Required work: Every record below, from the first line to the last, is to be set down again exactly.

(Document layout detection data)
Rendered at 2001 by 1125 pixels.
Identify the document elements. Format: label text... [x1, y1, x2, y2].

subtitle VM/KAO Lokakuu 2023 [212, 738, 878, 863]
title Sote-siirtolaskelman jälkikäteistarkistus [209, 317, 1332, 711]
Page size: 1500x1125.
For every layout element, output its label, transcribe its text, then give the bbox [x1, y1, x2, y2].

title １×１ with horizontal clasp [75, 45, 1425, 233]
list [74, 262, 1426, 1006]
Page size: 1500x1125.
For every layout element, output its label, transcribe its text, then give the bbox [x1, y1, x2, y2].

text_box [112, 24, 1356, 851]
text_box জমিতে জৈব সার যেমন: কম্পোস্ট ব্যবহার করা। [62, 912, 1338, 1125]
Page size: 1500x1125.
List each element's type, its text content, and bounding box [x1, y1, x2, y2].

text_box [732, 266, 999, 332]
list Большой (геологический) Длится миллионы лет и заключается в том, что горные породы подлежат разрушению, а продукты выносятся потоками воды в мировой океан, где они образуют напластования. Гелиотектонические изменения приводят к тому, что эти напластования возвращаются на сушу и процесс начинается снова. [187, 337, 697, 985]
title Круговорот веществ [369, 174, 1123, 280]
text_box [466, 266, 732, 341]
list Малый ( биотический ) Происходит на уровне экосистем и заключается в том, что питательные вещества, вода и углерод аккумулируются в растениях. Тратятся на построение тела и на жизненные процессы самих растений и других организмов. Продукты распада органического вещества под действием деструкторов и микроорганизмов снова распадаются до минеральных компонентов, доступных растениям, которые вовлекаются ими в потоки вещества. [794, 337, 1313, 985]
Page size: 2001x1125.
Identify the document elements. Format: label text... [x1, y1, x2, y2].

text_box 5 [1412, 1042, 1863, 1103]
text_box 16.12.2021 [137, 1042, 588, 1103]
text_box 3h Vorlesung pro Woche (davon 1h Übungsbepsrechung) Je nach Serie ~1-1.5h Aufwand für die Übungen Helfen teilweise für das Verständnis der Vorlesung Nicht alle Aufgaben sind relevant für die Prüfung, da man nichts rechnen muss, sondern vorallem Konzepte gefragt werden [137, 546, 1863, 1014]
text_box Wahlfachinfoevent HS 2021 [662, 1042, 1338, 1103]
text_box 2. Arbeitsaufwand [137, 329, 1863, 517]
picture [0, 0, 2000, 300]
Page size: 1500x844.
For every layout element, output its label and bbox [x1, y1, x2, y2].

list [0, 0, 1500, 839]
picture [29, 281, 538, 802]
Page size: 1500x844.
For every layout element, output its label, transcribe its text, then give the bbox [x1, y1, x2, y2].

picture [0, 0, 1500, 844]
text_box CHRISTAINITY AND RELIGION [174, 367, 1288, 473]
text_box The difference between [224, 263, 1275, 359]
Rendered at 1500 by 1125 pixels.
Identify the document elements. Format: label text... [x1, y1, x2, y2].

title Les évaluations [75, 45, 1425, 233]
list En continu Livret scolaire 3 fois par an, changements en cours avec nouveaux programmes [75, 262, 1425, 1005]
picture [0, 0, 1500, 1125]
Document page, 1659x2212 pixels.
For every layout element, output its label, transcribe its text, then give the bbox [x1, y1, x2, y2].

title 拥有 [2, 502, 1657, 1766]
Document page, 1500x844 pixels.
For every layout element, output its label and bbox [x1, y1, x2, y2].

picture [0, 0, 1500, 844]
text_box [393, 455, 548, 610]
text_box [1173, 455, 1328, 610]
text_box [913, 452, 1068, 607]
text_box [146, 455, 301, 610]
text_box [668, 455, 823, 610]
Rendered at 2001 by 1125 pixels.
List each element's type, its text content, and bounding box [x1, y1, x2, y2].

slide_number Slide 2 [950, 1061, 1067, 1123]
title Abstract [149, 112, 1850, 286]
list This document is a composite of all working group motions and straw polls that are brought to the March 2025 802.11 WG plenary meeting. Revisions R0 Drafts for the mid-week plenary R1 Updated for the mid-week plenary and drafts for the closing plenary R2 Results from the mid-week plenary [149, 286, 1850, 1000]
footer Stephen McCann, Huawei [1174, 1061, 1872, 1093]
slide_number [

Result of the task:
Rendered at 2001 by 1125 pixels.
Identify the document elements. Format: label text... [x1, y1, x2, y2].

subtitle VM/KAO Lokakuu 2023 [212, 738, 878, 863]
title Sote-siirtolaskelman jälkikäteistarkistus [209, 317, 1332, 711]
Page size: 1500x1125.
For every layout element, output its label, transcribe its text, then give the bbox [x1, y1, x2, y2].

title １×１ with horizontal clasp [75, 45, 1425, 233]
list [74, 262, 1426, 1006]
Page size: 1500x1125.
For every layout element, output its label, transcribe its text, then give the bbox [x1, y1, x2, y2].

text_box [112, 24, 1356, 851]
text_box জমিতে জৈব সার যেমন: কম্পোস্ট ব্যবহার করা। [62, 912, 1338, 1125]
Page size: 1500x1125.
List each element's type, its text content, and bounding box [x1, y1, x2, y2].

text_box [732, 266, 999, 332]
list Большой (геологический) Длится миллионы лет и заключается в том, что горные породы подлежат разрушению, а продукты выносятся потоками воды в мировой океан, где они образуют напластования. Гелиотектонические изменения приводят к тому, что эти напластования возвращаются на сушу и процесс начинается снова. [187, 337, 697, 985]
title Круговорот веществ [369, 174, 1123, 280]
text_box [466, 266, 732, 341]
list Малый ( биотический ) Происходит на уровне экосистем и заключается в том, что питательные вещества, вода и углерод аккумулируются в растениях. Тратятся на построение тела и на жизненные процессы самих растений и других организмов. Продукты распада органического вещества под действием деструкторов и микроорганизмов снова распадаются до минеральных компонентов, доступных растениям, которые вовлекаются ими в потоки вещества. [794, 337, 1313, 985]
Page size: 2001x1125.
Identify the document elements. Format: label text... [x1, y1, x2, y2].

text_box 5 [1412, 1042, 1863, 1103]
text_box 16.12.2021 [137, 1042, 588, 1103]
text_box 3h Vorlesung pro Woche (davon 1h Übungsbepsrechung) Je nach Serie ~1-1.5h Aufwand für die Übungen Helfen teilweise für das Verständnis der Vorlesung Nicht alle Aufgaben sind relevant für die Prüfung, da man nichts rechnen muss, sondern vorallem Konzepte gefragt werden [137, 546, 1863, 1014]
text_box Wahlfachinfoevent HS 2021 [662, 1042, 1338, 1103]
text_box 2. Arbeitsaufwand [137, 329, 1863, 517]
picture [0, 0, 2000, 300]
Page size: 1500x844.
For every layout element, output its label and bbox [x1, y1, x2, y2].

list [0, 0, 1500, 839]
picture [29, 281, 538, 802]
Page size: 1500x844.
For every layout element, output its label, transcribe its text, then give the bbox [x1, y1, x2, y2].

picture [0, 0, 1500, 844]
text_box CHRISTAINITY AND RELIGION [174, 367, 1288, 473]
text_box The difference between [224, 263, 1275, 359]
Rendered at 1500 by 1125 pixels.
Identify the document elements. Format: label text... [x1, y1, x2, y2].

title Les évaluations [75, 45, 1425, 233]
list En continu Livret scolaire 3 fois par an, changements en cours avec nouveaux programmes [75, 262, 1425, 1005]
picture [0, 0, 1500, 1125]
Document page, 1659x2212 pixels.
For every layout element, output its label, transcribe its text, then give the bbox [x1, y1, x2, y2].

title 拥有 [2, 502, 1657, 1766]
Document page, 1500x844 pixels.
For every layout element, output its label and bbox [x1, y1, x2, y2].

picture [0, 0, 1500, 844]
text_box [393, 455, 548, 610]
text_box [1173, 455, 1328, 610]
text_box [913, 452, 1068, 607]
text_box [146, 455, 301, 610]
text_box [668, 455, 823, 610]
Rendered at 2001 by 1125 pixels.
List each element's type, its text content, and bounding box [x1, y1, x2, y2].

slide_number Slide 2 [950, 1061, 1067, 1123]
title Abstract [149, 112, 1850, 286]
list This document is a composite of all working group motions and straw polls that are brought to the March 2025 802.11 WG plenary meeting. Revisions R0 Drafts for the mid-week plenary R1 Updated for the mid-week plenary and drafts for the closing plenary R2 Results from the mid-week plenary [149, 286, 1850, 1000]
footer Stephen McCann, Huawei [1174, 1061, 1872, 1093]
slide_number [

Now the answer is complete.